+++ Excerpt to read +++

Yes Matt, your statements about the secondary air inlet on the left side of the stove are correct imho. If your fuel of choice is anthracite, the port doesn't have much function other than bleeding off some chimney draft, bypassing the firebox just like any other leak in the stove will do above the grates. On the other hand if your choice of fuel is bituminous, the port might
have some secondary combustion function. For anthracite, the secondary air is thru the unsealed bottom of the door glass. Secondary air for an anthracite fire needs to be close to the top of the coal bed - and very little of it too.
The Vigilant's exterior castings have been around since the model was released. The secondary air inlet followed them with the unchanged stove side casting. Modifications made to this model by VC began within the stove. If you chose the multi-fuel version, a multi-part hopper/grate system was needed to switch between using wood or anthracite as a fuel. I understand that VC made a coal version of this older model but the main difference was the grade of iron used in the casting. As the model changes moved the Vigilant toward a coal "only" stove, VC added glass to the larger front doors,grate design changes, more room for the larger ashpan and, eventually, the swing out ashdrop assembly, the stove-within-a-stove design and the integrated internal by-pass damper used on the model Vigilant II 2310. The exterior of the Vigilant variants staid essentially the same.
Going back to the port, it was originally designed to add pre-heated secondary combustion air into the side chamber to help support secondary combustion of wood smoke. This was old tech, not the new air systems and cats we see in modern EPA wood burners. My 70's vintage VC Defiant had the exact same cover over its secondary air inlet. It did serve a function, maybe not so much in introducing secondary air to support secondary combustion of the wood smoke, but more so to prevent puff-backs when the wood fire was barely burning and the smoke would linger in the stove. When the thermostatically controlled main air would close, the wood smoke would barely move away from the fire. As little O2 made it into the fire box, the smoke would continue to linger near the hottest part of the fire and reach it's ignition ratio of fuel/air/temperature until it would ignite in minor explosion - puffbacks not unlike we occasionally see with coal but much smaller. Small ammounts of wood smoke would puff out of the main air intake and then the cover would slam shut as the mini-explosion caused the column of smoke in the stove to expand a little, then as it settled it would again mix with O2 until the conditions were again right for another PUFF. Once the rhythm was established, there would be a chain of continuous puffs and you would hear the thermostat cover banging closed after each PUFF. The first time I encountered this, it sounded like a toy locomotive running on its track: chink-chink-chink-chink-chink ... . The room got smokey enough to set off the smoke alarm and wake me up in the middle of the night! Anyway, telling that story got a little long, sorry. To solve this, you had to close down the secondary air inlet a little to prevent O2 from being sucked back in to the combustion chamber and prevent the puffback cycle from occurring.

+++ Dataset excerpts +++

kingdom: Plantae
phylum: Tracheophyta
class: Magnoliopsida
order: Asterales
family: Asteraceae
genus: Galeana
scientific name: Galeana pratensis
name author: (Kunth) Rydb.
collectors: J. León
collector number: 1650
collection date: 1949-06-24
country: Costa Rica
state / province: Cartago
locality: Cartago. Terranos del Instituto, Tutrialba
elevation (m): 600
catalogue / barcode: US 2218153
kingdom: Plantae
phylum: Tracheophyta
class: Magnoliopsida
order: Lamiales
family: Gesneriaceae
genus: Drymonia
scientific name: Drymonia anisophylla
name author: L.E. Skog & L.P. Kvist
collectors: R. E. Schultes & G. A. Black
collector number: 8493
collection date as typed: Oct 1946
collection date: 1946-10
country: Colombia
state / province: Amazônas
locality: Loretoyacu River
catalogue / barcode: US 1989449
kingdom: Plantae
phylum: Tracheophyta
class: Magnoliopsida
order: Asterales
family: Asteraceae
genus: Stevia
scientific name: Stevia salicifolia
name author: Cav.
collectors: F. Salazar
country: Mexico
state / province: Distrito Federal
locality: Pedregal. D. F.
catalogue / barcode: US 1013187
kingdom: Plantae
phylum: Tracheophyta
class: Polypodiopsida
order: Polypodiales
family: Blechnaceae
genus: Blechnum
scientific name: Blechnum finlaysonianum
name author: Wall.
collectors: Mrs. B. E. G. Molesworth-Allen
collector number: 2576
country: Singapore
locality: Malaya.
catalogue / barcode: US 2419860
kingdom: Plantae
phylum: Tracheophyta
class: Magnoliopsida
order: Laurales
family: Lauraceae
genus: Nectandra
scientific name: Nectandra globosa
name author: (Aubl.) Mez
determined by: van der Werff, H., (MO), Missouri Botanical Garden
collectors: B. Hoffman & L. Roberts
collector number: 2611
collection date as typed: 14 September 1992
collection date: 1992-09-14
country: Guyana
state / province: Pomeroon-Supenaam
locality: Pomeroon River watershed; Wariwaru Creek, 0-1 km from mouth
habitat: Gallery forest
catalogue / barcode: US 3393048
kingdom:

+++

[Instructions to follow]:
In the post about the Vigilant stove, where does secondary air enter when anthracite is burned? The items stand apart from the post about the Vigilant stove.

[Answer below]:
Through the unsealed bottom of the door glass.